Gaussian Quadrature
Gaussian quadrature chooses both the nodes and the weights of a quadrature rule to maximize its polynomial degree of exactness, integrating polynomials of degree 2n-1 exactly with only n function evaluations.
Definition
Gaussian quadrature is a family of quadrature rules whose nodes are the roots of orthogonal polynomials associated with a weight function, chosen together with their weights to achieve the maximum possible degree of exactness for a given number of nodes.
Scope
This topic covers the construction of Gaussian rules from the roots of orthogonal polynomials, the Gauss-Legendre rule and weighted variants (Gauss-Chebyshev, Gauss-Hermite, Gauss-Laguerre), the Golub-Welsch eigenvalue algorithm for computing nodes and weights, and Gauss-Kronrod extensions used for practical error estimation.
Core questions
- How does placing nodes at the roots of orthogonal polynomials double the degree of exactness compared with fixed-node rules?
- How are the nodes and weights computed accurately for a given weight function?
- How do weighted Gaussian rules handle integrals with singular or infinite-domain weight functions?
- How are reliable error estimates obtained, for example through Gauss-Kronrod pairs?
Key theories
- Maximal degree of exactness
- An n-point quadrature rule can be exact for polynomials up to degree 2n-1, and this maximum is attained precisely when the nodes are the roots of the degree-n orthogonal polynomial for the weight function, with all weights positive.
- Golub-Welsch algorithm
- The nodes and weights of a Gaussian rule are obtained as the eigenvalues and squared first eigenvector components of the symmetric tridiagonal Jacobi matrix formed from the recurrence coefficients of the orthogonal polynomials, turning quadrature construction into an eigenvalue computation.
Mechanisms
Orthogonal polynomials satisfy a three-term recurrence whose coefficients populate a symmetric tridiagonal Jacobi matrix; the Golub-Welsch algorithm computes its eigenvalues (the quadrature nodes) and uses the first components of the eigenvectors to recover the weights, all stably.
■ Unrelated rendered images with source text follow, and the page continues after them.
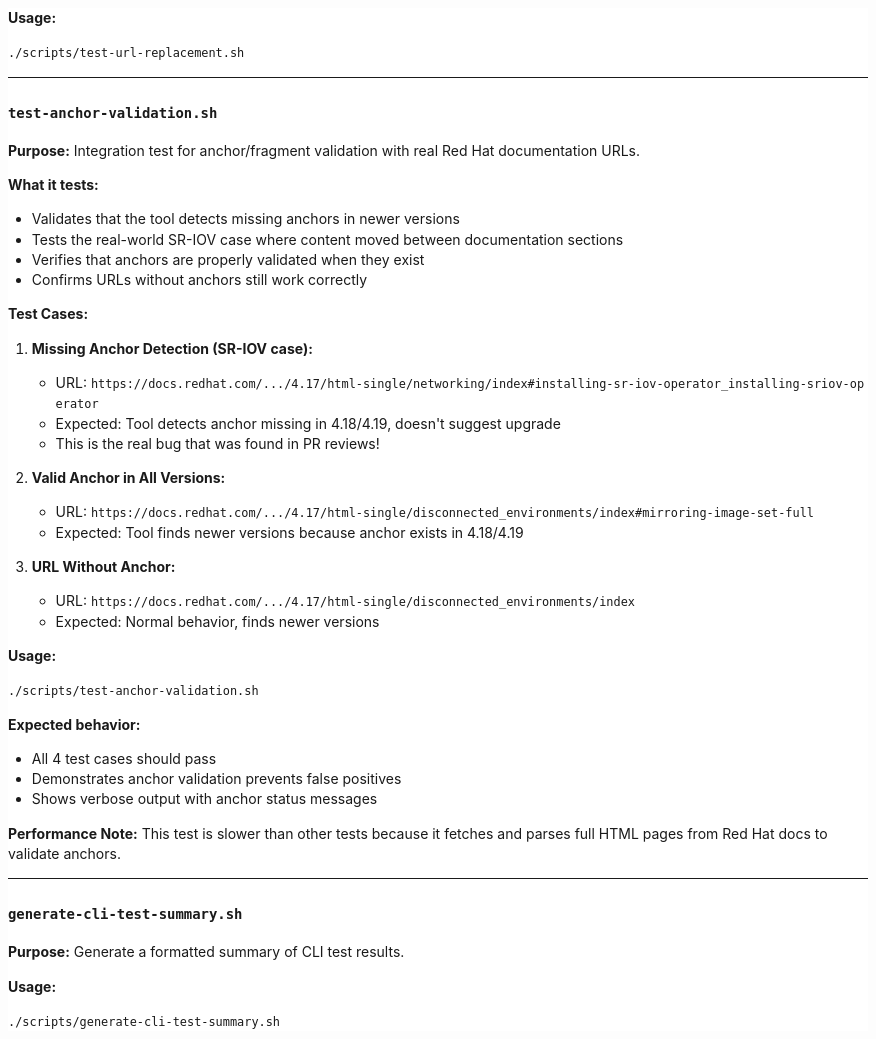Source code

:**Usage:**
```bash
./scripts/test-url-replacement.sh
```

---

### `test-anchor-validation.sh`

**Purpose:** Integration test for anchor/fragment validation with real Red Hat documentation URLs.

**What it tests:**
- Validates that the tool detects missing anchors in newer versions
- Tests the real-world SR-IOV case where content moved between documentation sections
- Verifies that anchors are properly validated when they exist
- Confirms URLs without anchors still work correctly

**Test Cases:**
1. **Missing Anchor Detection (SR-IOV case):**
   - URL: `https://docs.redhat.com/.../4.17/html-single/networking/index#installing-sr-iov-operator_installing-sriov-operator`
   - Expected: Tool detects anchor missing in 4.18/4.19, doesn't suggest upgrade
   - This is the real bug that was found in PR reviews!

2. **Valid Anchor in All Versions:**
   - URL: `https://docs.redhat.com/.../4.17/html-single/disconnected_environments/index#mirroring-image-set-full`
   - Expected: Tool finds newer versions because anchor exists in 4.18/4.19

3. **URL Without Anchor:**
   - URL: `https://docs.redhat.com/.../4.17/html-single/disconnected_environments/index`
   - Expected: Normal behavior, finds newer versions

**Usage:**
```bash
./scripts/test-anchor-validation.sh
```

**Expected behavior:**
- All 4 test cases should pass
- Demonstrates anchor validation prevents false positives
- Shows verbose output with anchor status messages

**Performance Note:**
This test is slower than other tests because it fetches and parses full HTML pages from Red Hat docs to validate anchors.

---

### `generate-cli-test-summary.sh`

**Purpose:** Generate a formatted summary of CLI test results.

**Usage:**
```bash
./scripts/generate-cli-test-summary.sh
```
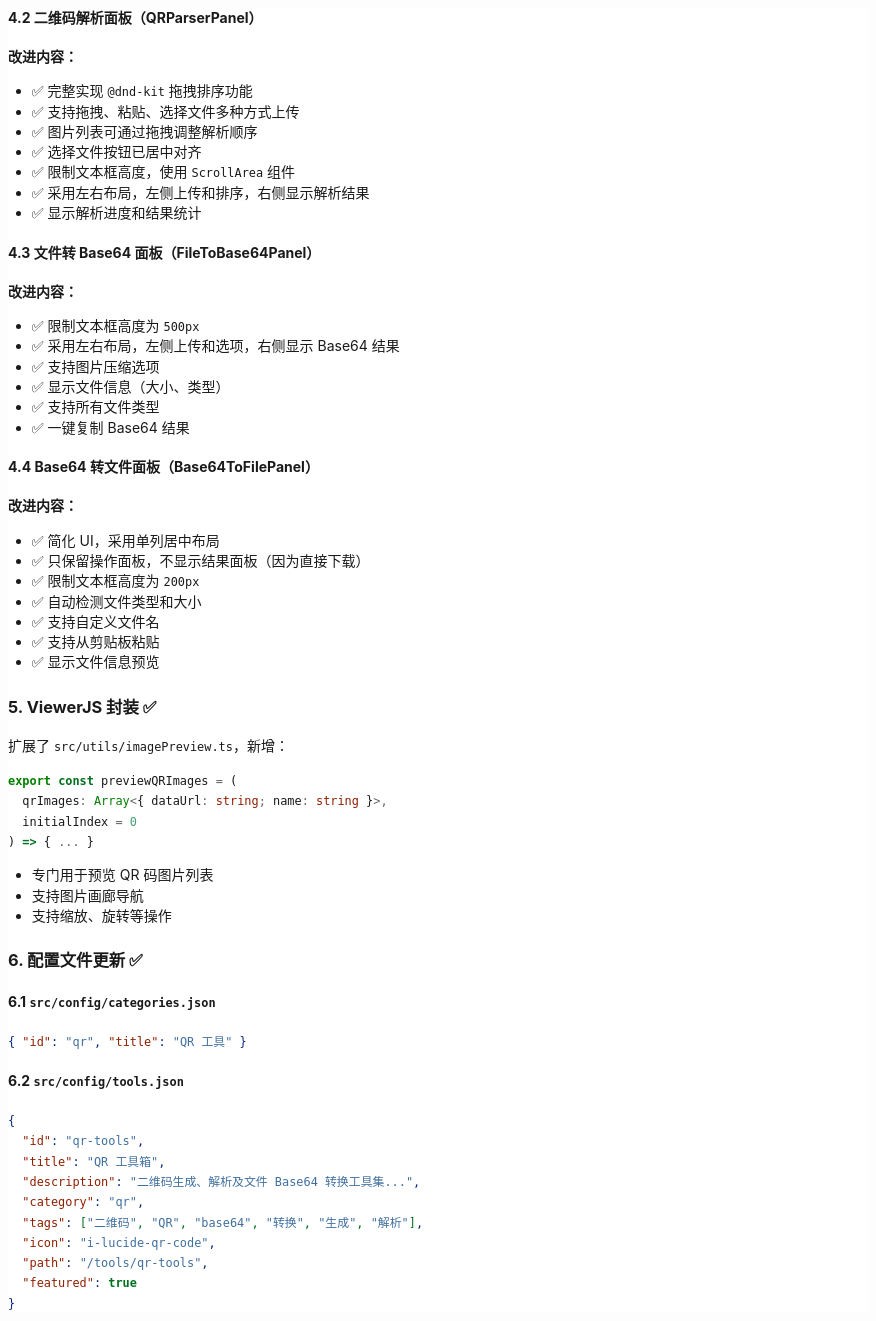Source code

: #### 4.2 二维码解析面板（QRParserPanel）
**改进内容：**
- ✅ 完整实现 `@dnd-kit` 拖拽排序功能
- ✅ 支持拖拽、粘贴、选择文件多种方式上传
- ✅ 图片列表可通过拖拽调整解析顺序
- ✅ 选择文件按钮已居中对齐
- ✅ 限制文本框高度，使用 `ScrollArea` 组件
- ✅ 采用左右布局，左侧上传和排序，右侧显示解析结果
- ✅ 显示解析进度和结果统计

#### 4.3 文件转 Base64 面板（FileToBase64Panel）
**改进内容：**
- ✅ 限制文本框高度为 `500px`
- ✅ 采用左右布局，左侧上传和选项，右侧显示 Base64 结果
- ✅ 支持图片压缩选项
- ✅ 显示文件信息（大小、类型）
- ✅ 支持所有文件类型
- ✅ 一键复制 Base64 结果

#### 4.4 Base64 转文件面板（Base64ToFilePanel）
**改进内容：**
- ✅ 简化 UI，采用单列居中布局
- ✅ 只保留操作面板，不显示结果面板（因为直接下载）
- ✅ 限制文本框高度为 `200px`
- ✅ 自动检测文件类型和大小
- ✅ 支持自定义文件名
- ✅ 支持从剪贴板粘贴
- ✅ 显示文件信息预览

### 5. ViewerJS 封装 ✅
扩展了 `src/utils/imagePreview.ts`，新增：
```typescript
export const previewQRImages = (
  qrImages: Array<{ dataUrl: string; name: string }>, 
  initialIndex = 0
) => { ... }
```
- 专门用于预览 QR 码图片列表
- 支持图片画廊导航
- 支持缩放、旋转等操作

### 6. 配置文件更新 ✅

#### 6.1 `src/config/categories.json`
```json
{ "id": "qr", "title": "QR 工具" }
```

#### 6.2 `src/config/tools.json`
```json
{
  "id": "qr-tools",
  "title": "QR 工具箱",
  "description": "二维码生成、解析及文件 Base64 转换工具集...",
  "category": "qr",
  "tags": ["二维码", "QR", "base64", "转换", "生成", "解析"],
  "icon": "i-lucide-qr-code",
  "path": "/tools/qr-tools",
  "featured": true
}
```
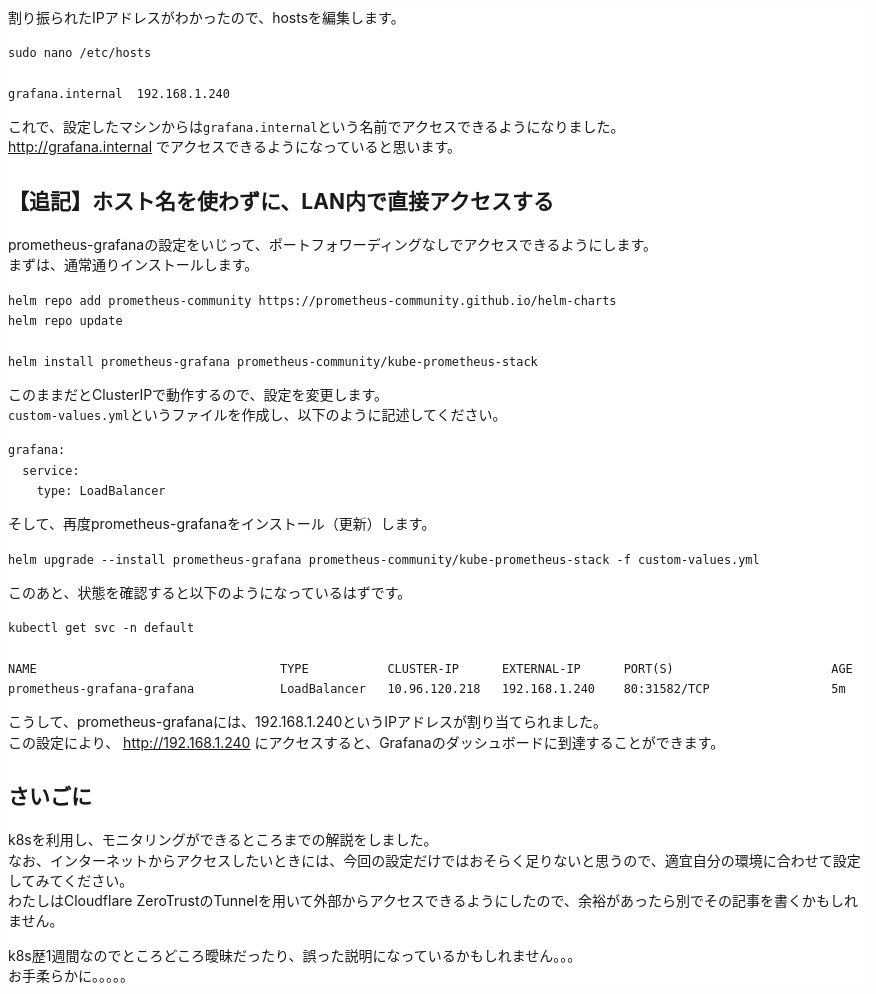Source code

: 割り振られたIPアドレスがわかったので、hostsを編集します。

```
sudo nano /etc/hosts

grafana.internal  192.168.1.240
```
これで、設定したマシンからは`grafana.internal`という名前でアクセスできるようになりました。  
http://grafana.internal でアクセスできるようになっていると思います。


## 【追記】ホスト名を使わずに、LAN内で直接アクセスする
prometheus-grafanaの設定をいじって、ポートフォワーディングなしでアクセスできるようにします。  
まずは、通常通りインストールします。

```bash: bash
helm repo add prometheus-community https://prometheus-community.github.io/helm-charts
helm repo update

helm install prometheus-grafana prometheus-community/kube-prometheus-stack
```

このままだとClusterIPで動作するので、設定を変更します。  
`custom-values.yml`というファイルを作成し、以下のように記述してください。

```yml: custom-values.yml
grafana:
  service:
    type: LoadBalancer
```

そして、再度prometheus-grafanaをインストール（更新）します。

```bash: bash
helm upgrade --install prometheus-grafana prometheus-community/kube-prometheus-stack -f custom-values.yml
```

このあと、状態を確認すると以下のようになっているはずです。
```bash: bash
kubectl get svc -n default

NAME                                  TYPE           CLUSTER-IP      EXTERNAL-IP      PORT(S)                      AGE
prometheus-grafana-grafana            LoadBalancer   10.96.120.218   192.168.1.240    80:31582/TCP                 5m
```
こうして、prometheus-grafanaには、192.168.1.240というIPアドレスが割り当てられました。  
この設定により、 http://192.168.1.240 にアクセスすると、Grafanaのダッシュボードに到達することができます。


## さいごに
k8sを利用し、モニタリングができるところまでの解説をしました。  
なお、インターネットからアクセスしたいときには、今回の設定だけではおそらく足りないと思うので、適宜自分の環境に合わせて設定してみてください。  
わたしはCloudflare ZeroTrustのTunnelを用いて外部からアクセスできるようにしたので、余裕があったら別でその記事を書くかもしれません。  

k8s歴1週間なのでところどころ曖昧だったり、誤った説明になっているかもしれません。。。  
お手柔らかに。。。。。  

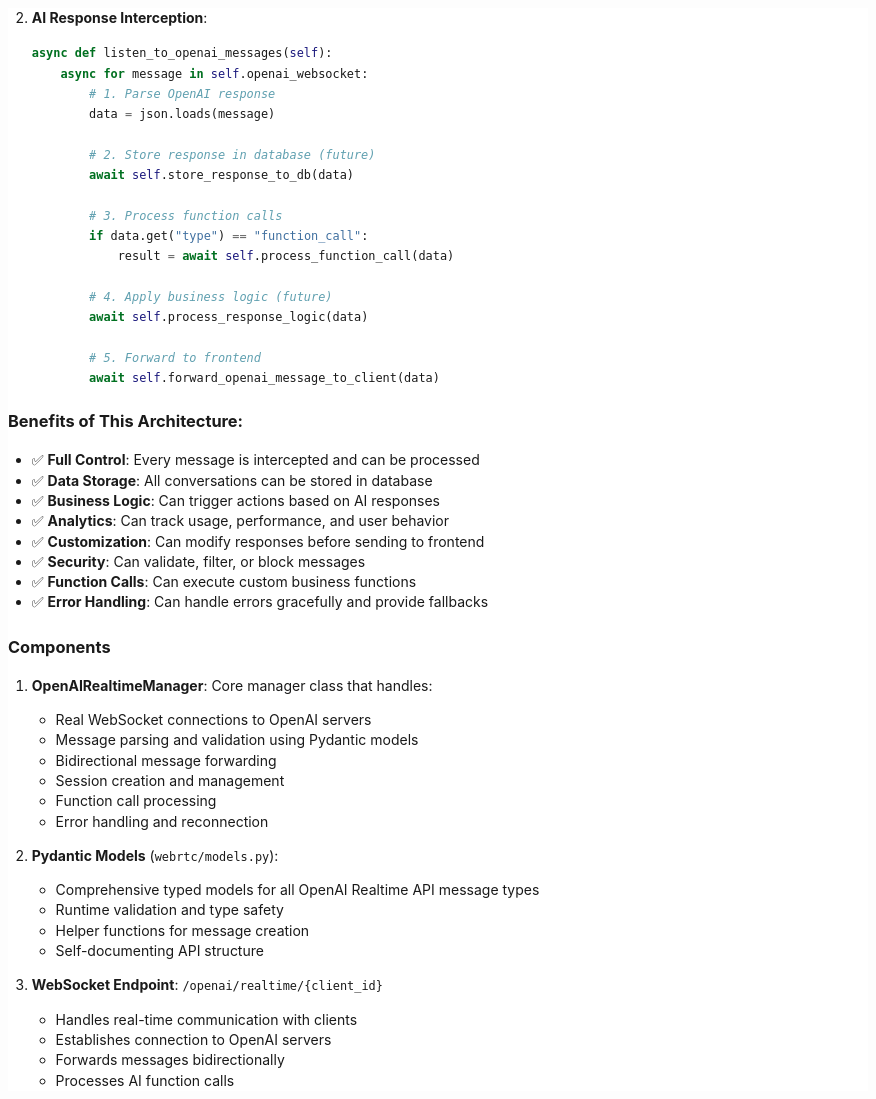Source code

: 2. **AI Response Interception**:
   ```python
   async def listen_to_openai_messages(self):
       async for message in self.openai_websocket:
           # 1. Parse OpenAI response
           data = json.loads(message)
           
           # 2. Store response in database (future)
           await self.store_response_to_db(data)
           
           # 3. Process function calls
           if data.get("type") == "function_call":
               result = await self.process_function_call(data)
               
           # 4. Apply business logic (future)
           await self.process_response_logic(data)
           
           # 5. Forward to frontend
           await self.forward_openai_message_to_client(data)
   ```

### **Benefits of This Architecture:**

- ✅ **Full Control**: Every message is intercepted and can be processed
- ✅ **Data Storage**: All conversations can be stored in database
- ✅ **Business Logic**: Can trigger actions based on AI responses
- ✅ **Analytics**: Can track usage, performance, and user behavior
- ✅ **Customization**: Can modify responses before sending to frontend
- ✅ **Security**: Can validate, filter, or block messages
- ✅ **Function Calls**: Can execute custom business functions
- ✅ **Error Handling**: Can handle errors gracefully and provide fallbacks

### Components

1. **OpenAIRealtimeManager**: Core manager class that handles:
   - Real WebSocket connections to OpenAI servers
   - Message parsing and validation using Pydantic models
   - Bidirectional message forwarding
   - Session creation and management
   - Function call processing
   - Error handling and reconnection

2. **Pydantic Models** (`webrtc/models.py`):
   - Comprehensive typed models for all OpenAI Realtime API message types
   - Runtime validation and type safety
   - Helper functions for message creation
   - Self-documenting API structure

3. **WebSocket Endpoint**: `/openai/realtime/{client_id}`
   - Handles real-time communication with clients
   - Establishes connection to OpenAI servers
   - Forwards messages bidirectionally
   - Processes AI function calls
Changing the weight function — to one with built-in singularities or supported on a half-line or the whole line — yields Gauss-Chebyshev, Gauss-Laguerre, or Gauss-Hermite rules that absorb difficult behaviour analytically. Gauss-Kronrod rules reuse the Gauss nodes and add interlacing nodes so that a higher-order estimate, and hence an error estimate, is obtained at modest extra cost.
Clinical relevance
Gaussian quadrature is the workhorse for evaluating element and stiffness integrals in finite-element analysis, for computing moments and expectations against probability weight functions in statistics and uncertainty quantification, and for high-accuracy evaluation of smooth integrals throughout physics and engineering, where minimizing the number of expensive integrand evaluations is paramount.
History
Gauss derived his optimal quadrature in 1814; Jacobi connected it to orthogonal polynomials, and the modern computational treatment was established by the 1969 Golub-Welsch algorithm, which made nodes and weights routinely computable and brought Gaussian rules into standard numerical libraries.
Key figures
- Carl Friedrich Gauss
- Carl Gustav Jacob Jacobi
- Gene H. Golub
- Walter Gautschi
Related topics
Seminal works
- davis1984
- gautschi2004
Frequently asked questions
- How can n points integrate a degree 2n-1 polynomial exactly?
- Because both the n nodes and the n weights are free parameters, there are 2n degrees of freedom, enough to match the integrals of 2n basis polynomials (degrees 0 through 2n-1). Placing the nodes at orthogonal-polynomial roots achieves exactly this.
- How is the accuracy of a Gaussian rule checked in practice?
- A common approach is the Gauss-Kronrod pair, which augments a Gauss rule with extra nodes to produce a higher-order estimate; the difference between the two estimates serves as a practical error estimate used by adaptive integrators.